▸ **Your goal**:
Answer these questions about the spam classification text below, one line each:
(a) Which package is loaded as a requirement when the tm library is loaded?
(b) Which spam folder is selected, and how is it described?
(c) What problem with the documents came up after several iterations?

▸ **Document segment**:
★ ★ ★ ★ ★
It can be useful to be able to classify new “test” documents using already classified “training” documents. A common example is using a corpus of labeled spam and ham (non-spam) e-mails to predict whether or not a new document is spam.

For this project, you can start with a spam/ham dataset, then predict the class of new documents (either withheld from the training dataset or from another source such as your own spam folder). One example corpus: https://spamassassin.apache.org/publiccorpus/

library(tm)
## Loading required package: NLP
library(knitr)
library(plyr)
library(wordcloud)
## Loading required package: RColorBrewer
library(SnowballC)
library(RTextTools)
## Loading required package: SparseM
## 
## Attaching package: 'SparseM'
## The following object is masked from 'package:base':
## 
##     backsolve
## 
## Attaching package: 'RTextTools'
## The following objects are masked from 'package:SnowballC':
## 
##     getStemLanguages, wordStem
library(stringr)

The first thing we want to do is load in the data. Using this data, we want to construct a corpus and come up with a way to classsify the documents as spam or not spam.

Lets define the paths where the data will be stored on our local machine

easy_ham<-"/Users/vinicioharo/Desktop/DATA Science SPS/DATA 607/Week 10/corpus/easy_ham_2"
hard_ham<-"/Users/vinicioharo/Desktop/DATA Science SPS/DATA 607/Week 10/corpus/hard_ham"
spam<-"/Users/vinicioharo/Desktop/DATA Science SPS/DATA 607/Week 10/corpus/spam_2"

These are the URL’s where the spam/ham folders are located. We are going to select the most recent spam, which is spam 2, and easy/hard ham. spam: “http://spamassassin.apache.org/old/publiccorpus/20030228_spam_2.tar.bz2” easy_ham: “http://spamassassin.apache.org/old/publiccorpus/20030228_easy_ham_2.tar.bz2” hard_ham: “http://spamassassin.apache.org/old/publiccorpus/20030228_hard_ham.tar.bz2

We can establish a directory to get each folder

easy_ham_1<-DirSource(easy_ham)
#Encoding(easy_ham_1) <- "latin1"
hard_ham_1<-DirSource(hard_ham)
#Encoding(hard_ham_1) <- "latin1"
spam_1<-DirSource(spam)
#Encoding(spam_1) <- "latin1"

This part proved to be more difficult for me. After several iterations, I ran into problems regarding the encoding of the documents. It stopped me from building a document matrix or even using the tm map function. Reading and processing the corpus using the following sequence of loops, allows me to get over that issue. We can also turn the data into a proper data frame which will prevent errors involving type list or type character.
★ ★ ★ ★ ★
▸ **Provided data**:
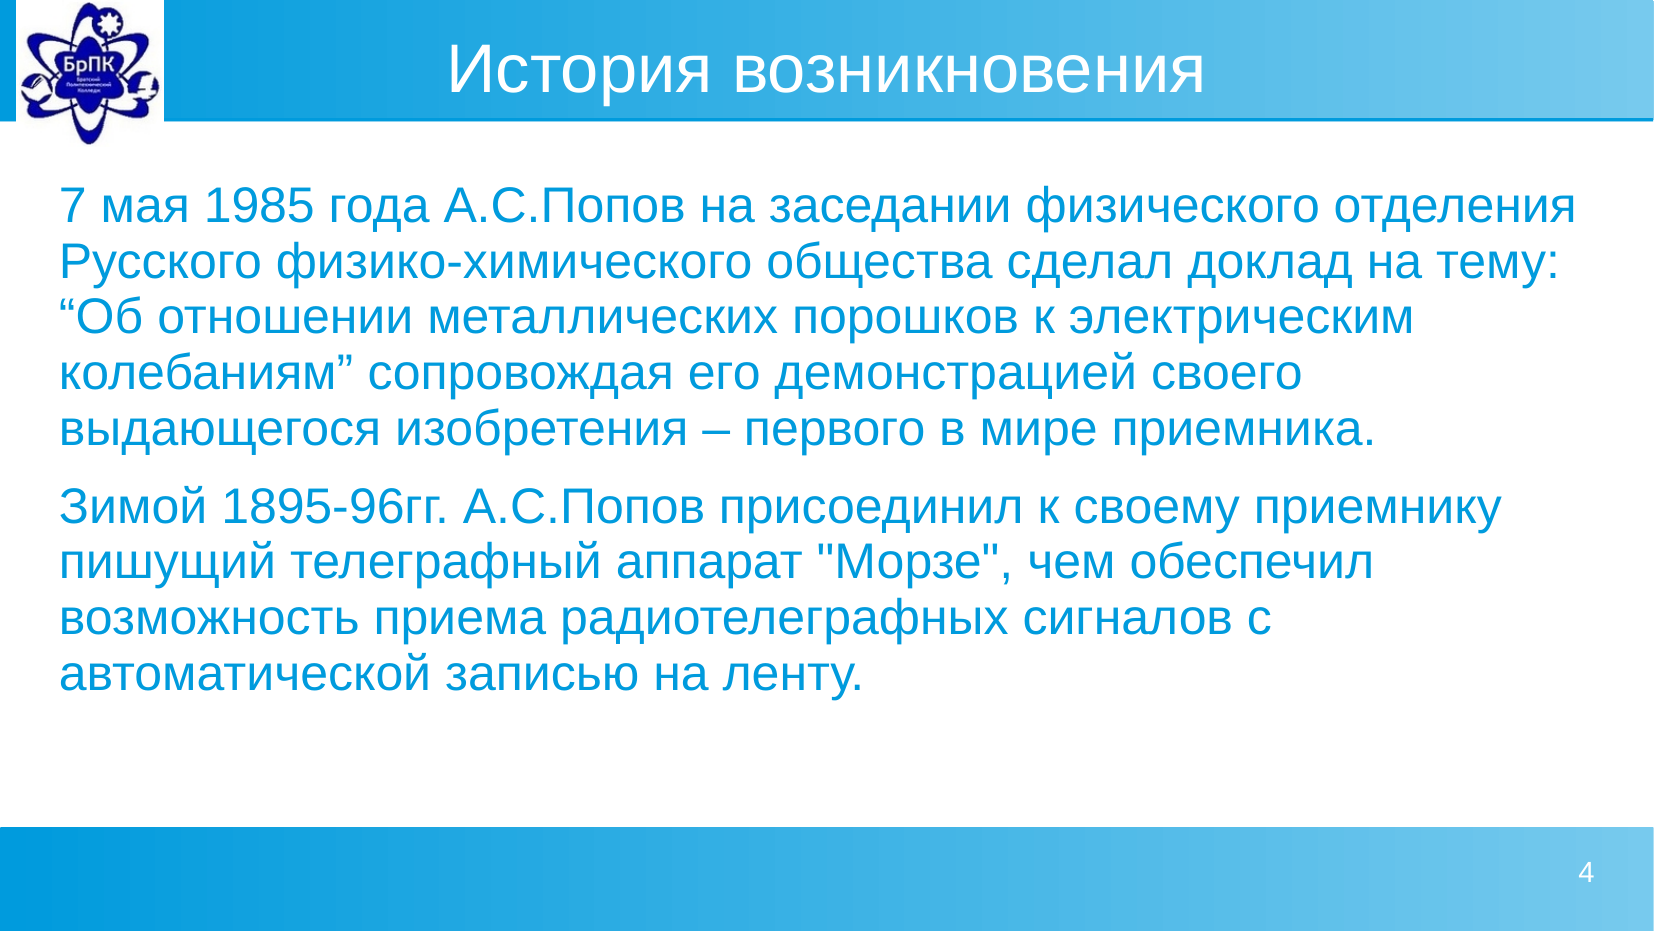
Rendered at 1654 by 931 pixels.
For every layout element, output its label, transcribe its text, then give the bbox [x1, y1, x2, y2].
★ ★ ★ ★ ★
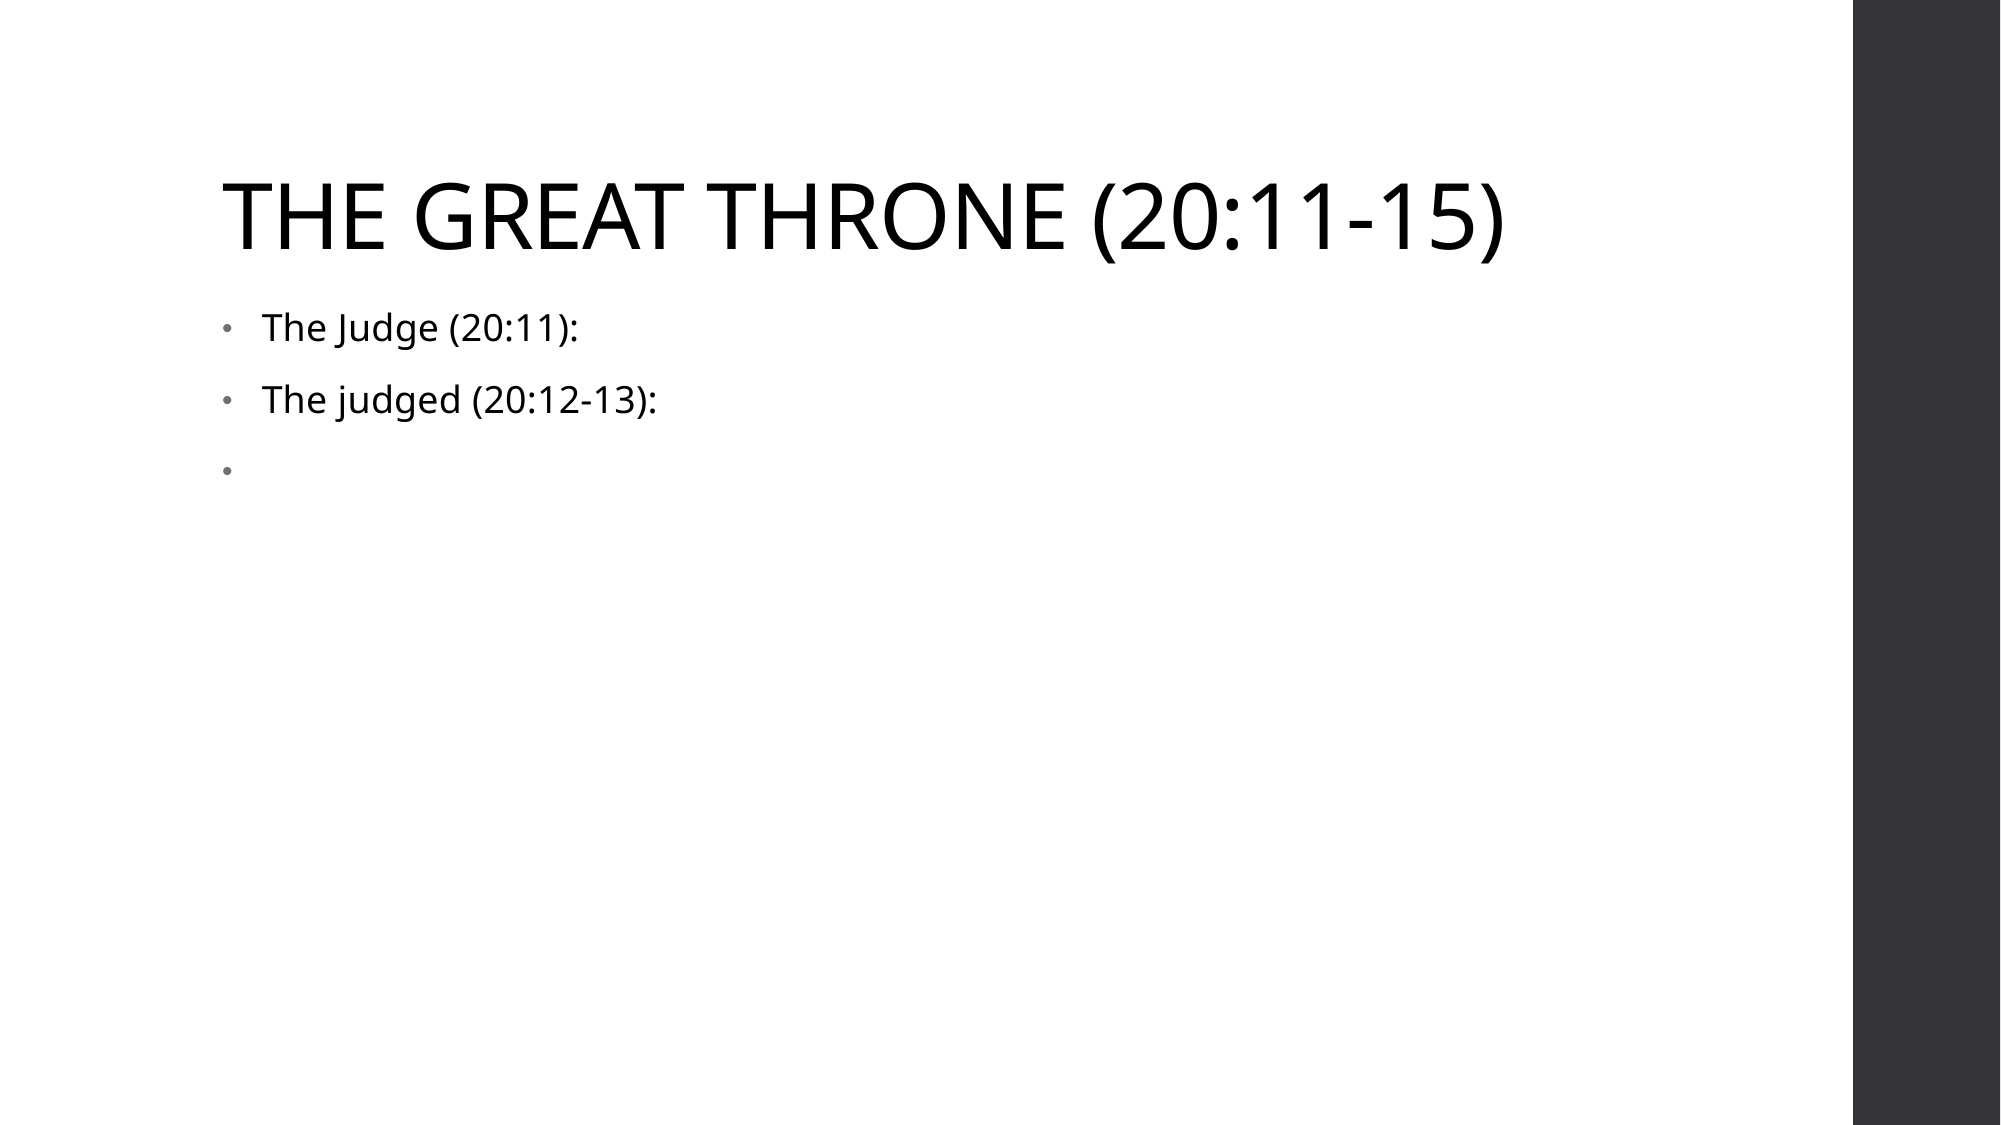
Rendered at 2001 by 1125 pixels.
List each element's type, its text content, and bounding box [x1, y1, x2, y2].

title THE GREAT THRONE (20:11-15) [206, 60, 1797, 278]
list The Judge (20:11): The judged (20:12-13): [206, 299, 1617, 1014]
★ ★ ★ ★ ★
▸ **Solution**:
(a) NLP
(b) Spam 2, described as the most recent spam.
(c) Problems with the encoding of the documents, which prevented building a document matrix or using the tm map function.